Using two different approaches in the entity recognition step, it can be said that the n-gram approach generally identifies all named entities in the input text. As a result, these entities are more likely to be correctly linked by the proposed disambiguation process. On the other hand, it has a higher execution time than the lexical entity recognition (LER) method. Moreover, the LER certainly provides a considerable F-measure, but it fails, in some cases, to identify the entity, therefore stopping the disambiguation process. Thus, entity recognition is a crucial step for the NED task.

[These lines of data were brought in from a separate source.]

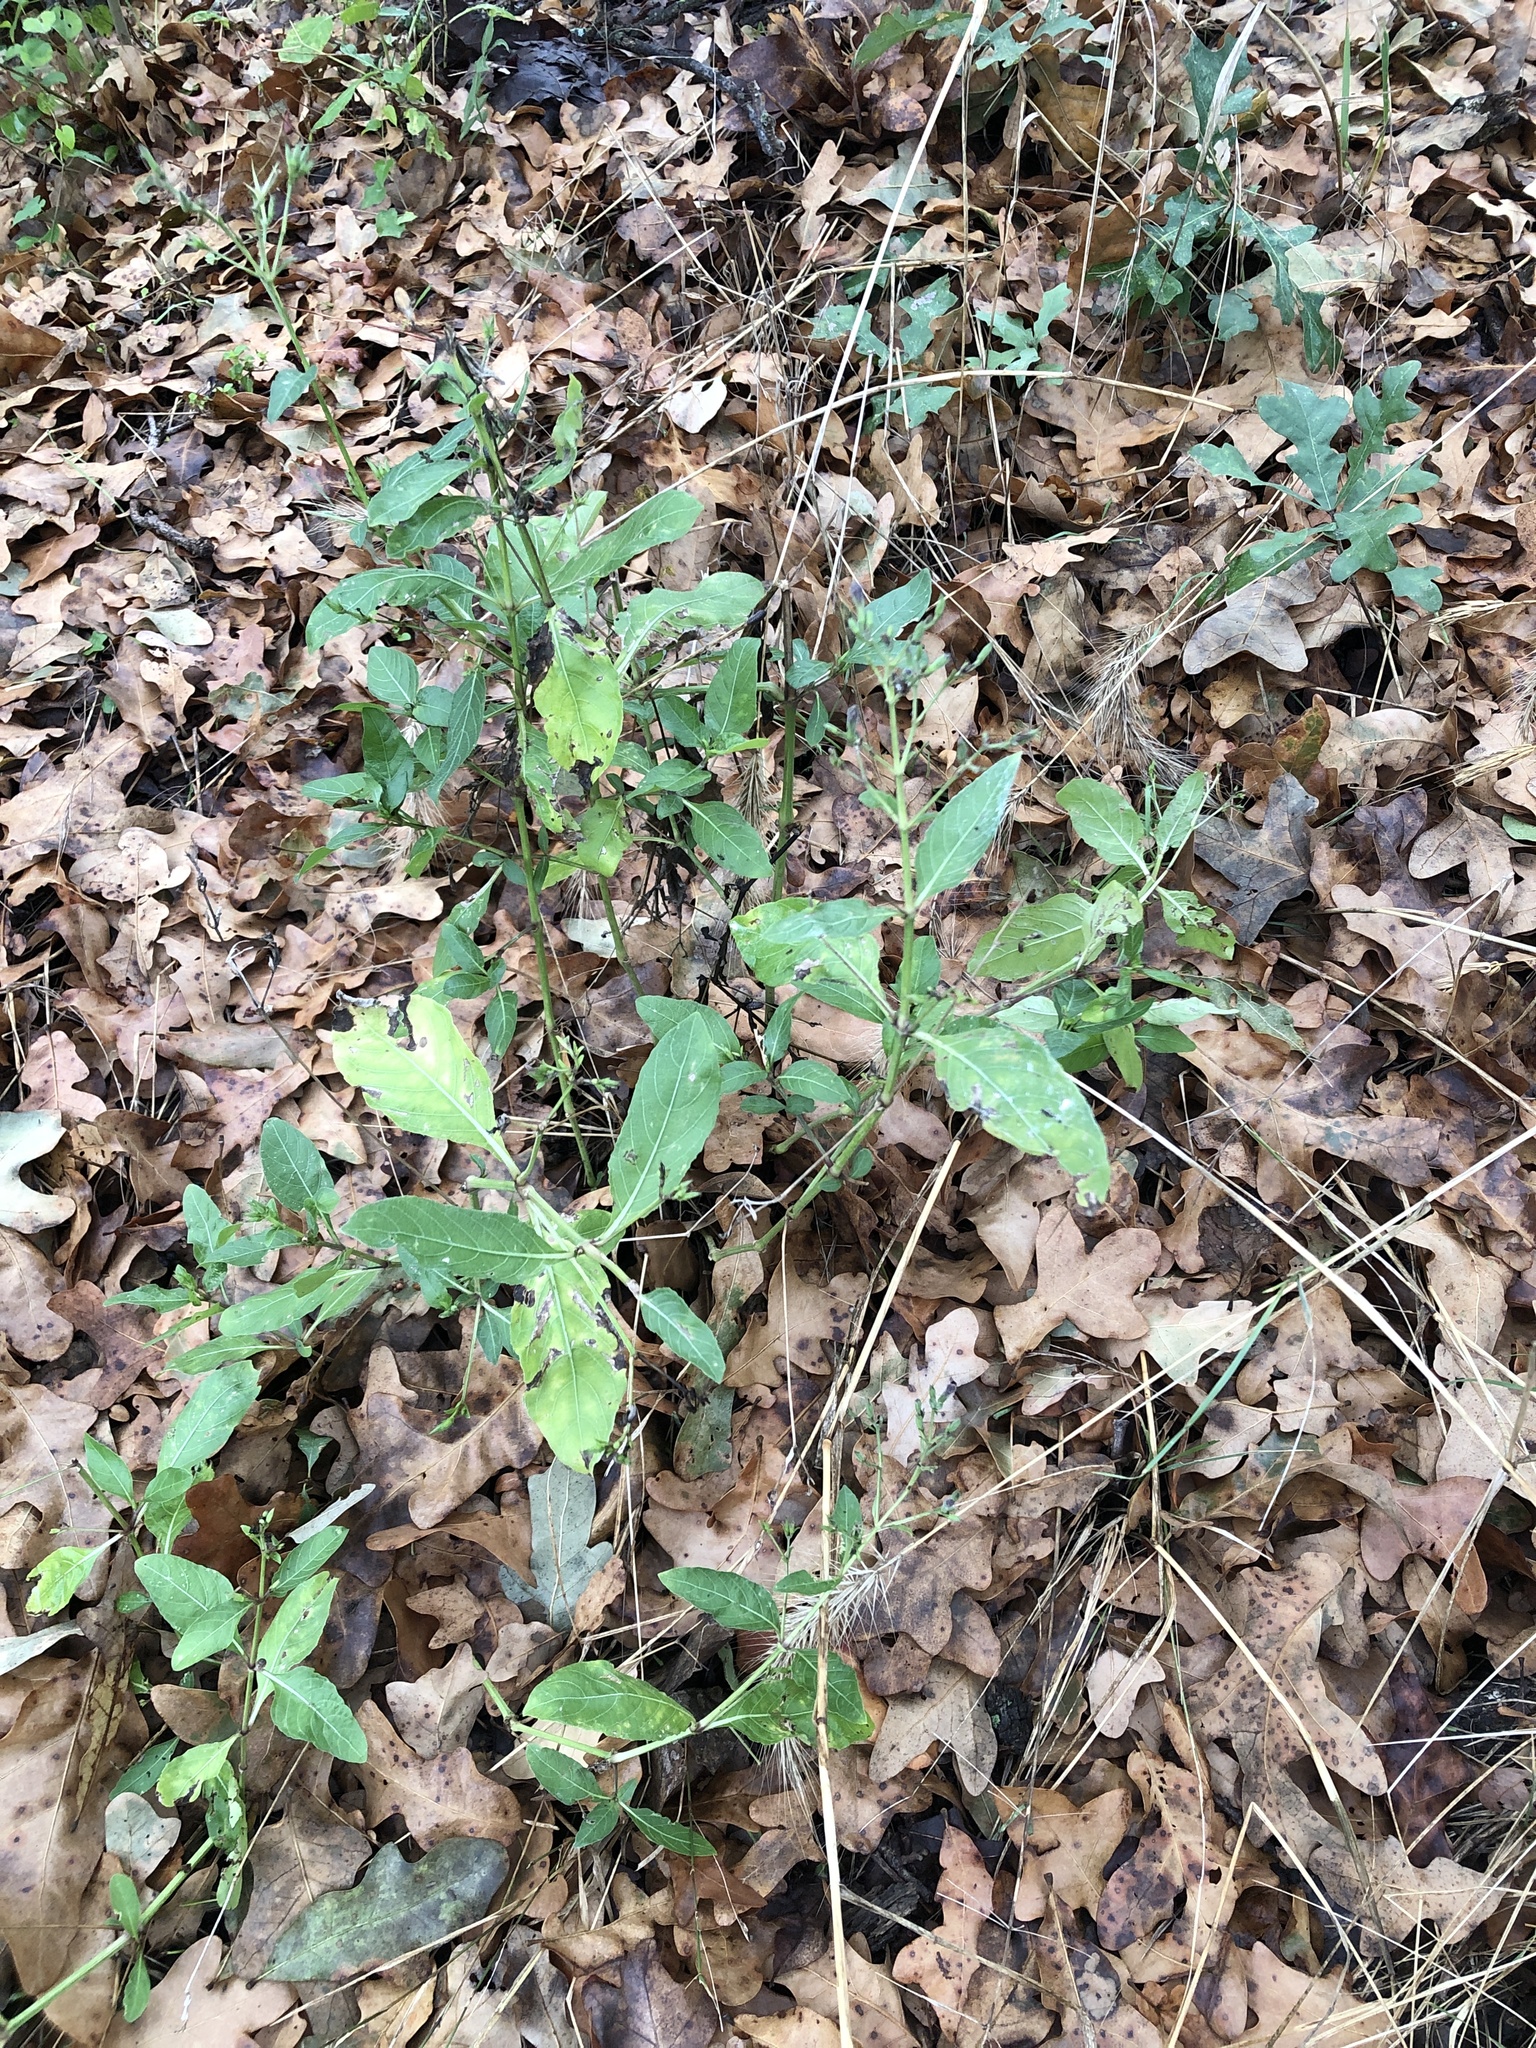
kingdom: Plantae
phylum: Tracheophyta
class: Magnoliopsida
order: Lamiales
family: Acanthaceae
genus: Ruellia
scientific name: Ruellia ciliatiflora
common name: Hairyflower wild petunia
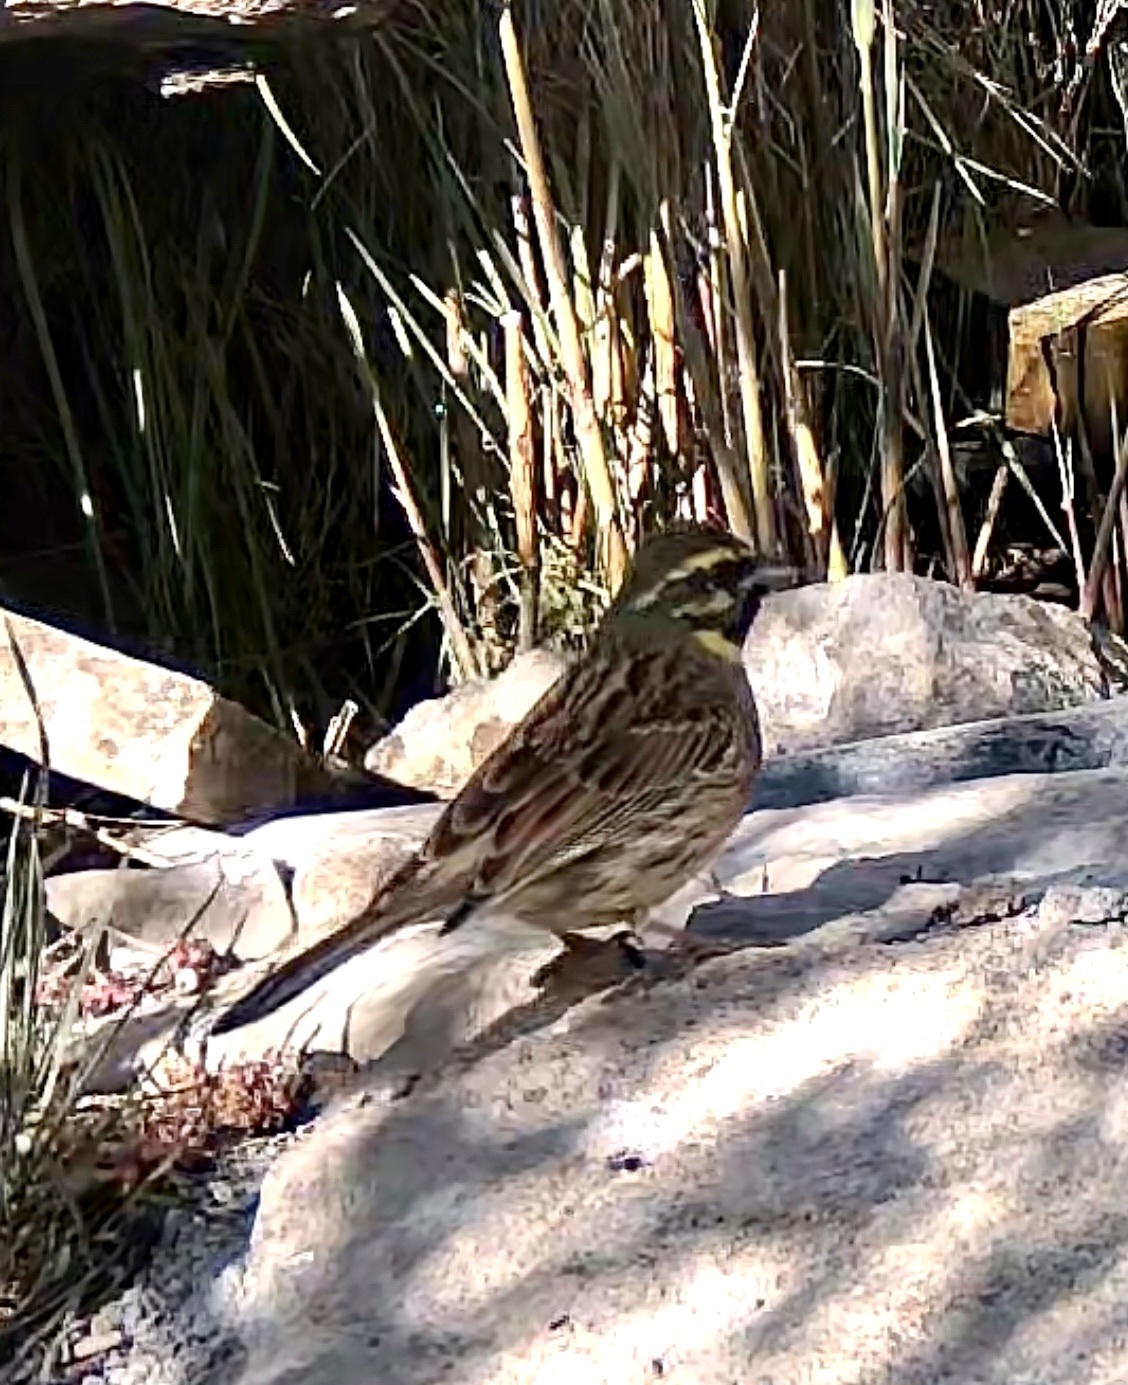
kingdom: Animalia
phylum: Chordata
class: Aves
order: Passeriformes
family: Emberizidae
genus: Emberiza
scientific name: Emberiza cirlus
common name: Cirl bunting
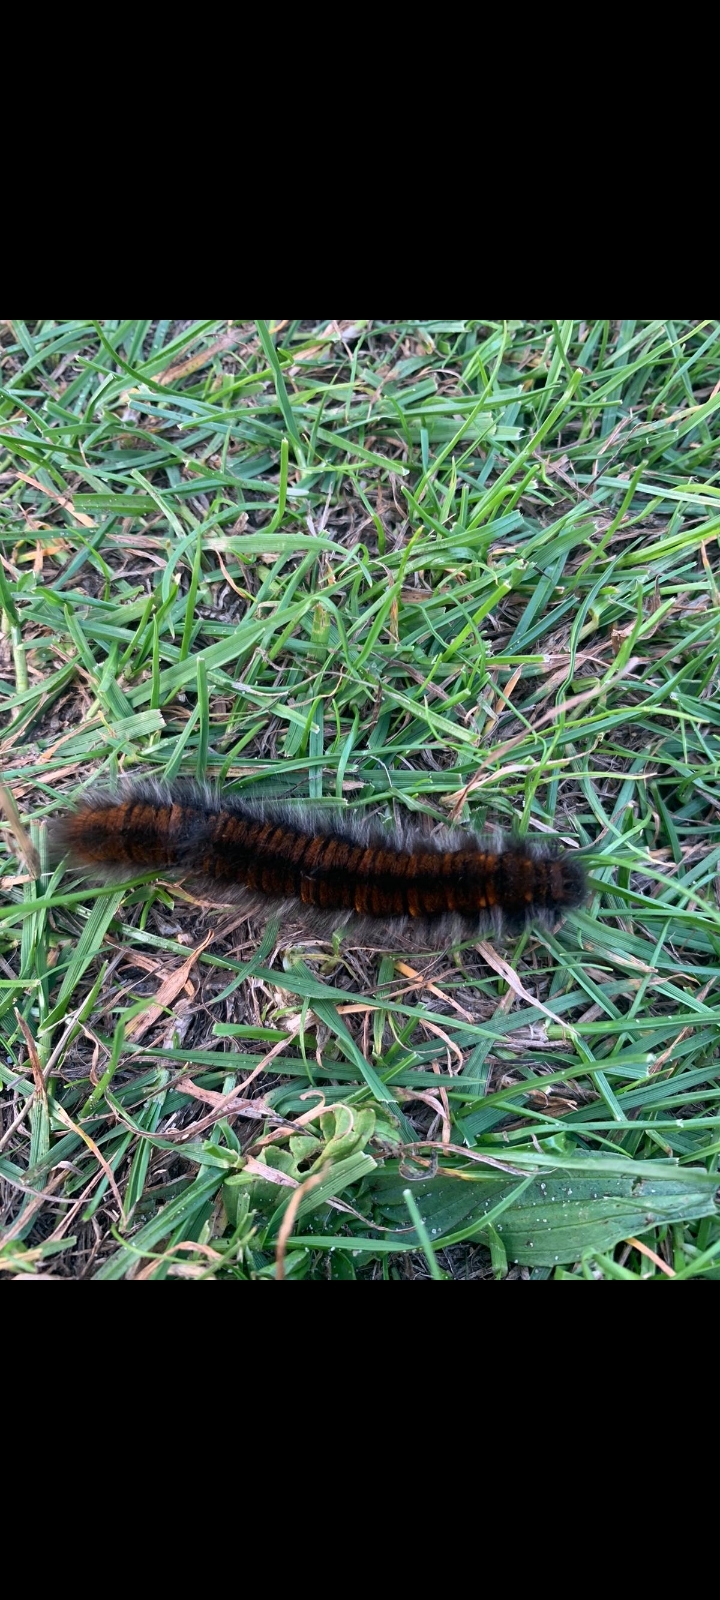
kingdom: Animalia
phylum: Arthropoda
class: Insecta
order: Lepidoptera
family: Lasiocampidae
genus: Macrothylacia
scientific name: Macrothylacia rubi
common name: Fox moth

However, WeLink has certain limitations; one of the failure cases is spelling mistakes such as “Cheryl Teigs” where the corresponding resource is “dbr:Cheryl_Tiegs”. WeLink also fails when the words in the question differ from the resource name, for example, the word “oscar”, a benchmark for “dbr:Academy_Award”.

7 Conclusion

This paper addressed Named Entity Disambiguation (NED) in a short text in general and in Question Answering Systems (QASs) in particular. NED is one of the essential components in the development of open and modular QASs. The proposed approach combines semantic and syntactic features to overcome the context shortness. We designed WeLink, a Named Entity Disambiguation system for short texts, based on (i) exploiting context similarity by expanding the entity context using WordNet, (ii) using entities for queries that contain more than one entity, (iii) exploiting relations by comparing relations between entities to candidate properties, (iv) the distance between the entity name and the resource name, and (v) the use of syntactic features. One of the most important characteristics of the proposed method is its ability to be deployed for open QASs.

Experiments were conducted on five datasets: QALD-7, QALD-8, QALD-9, TREC 2014 Microblog, and ERD14. WeLink outperforms the related-work system and increases the F-measure by an average of 27%. In addition, we detailed the impact of each metric on the disambiguation process and concluded that relations exploitation has more impact on the F-measure than coherence between entities. We believe that our proposal is complete and its code is available at: https://github.com/wissembrdj/welink. Also, it is accessible via a REST API.

Currently, we are working on improving the entity recognition stage, which impacts both the effectiveness and efficiency of NED. We are also focusing on the problems we identified during the validation of Welink, such as spelling mistakes. Finally, we would like to investigate multilingual entity linking and explore more Knowledge Graphs.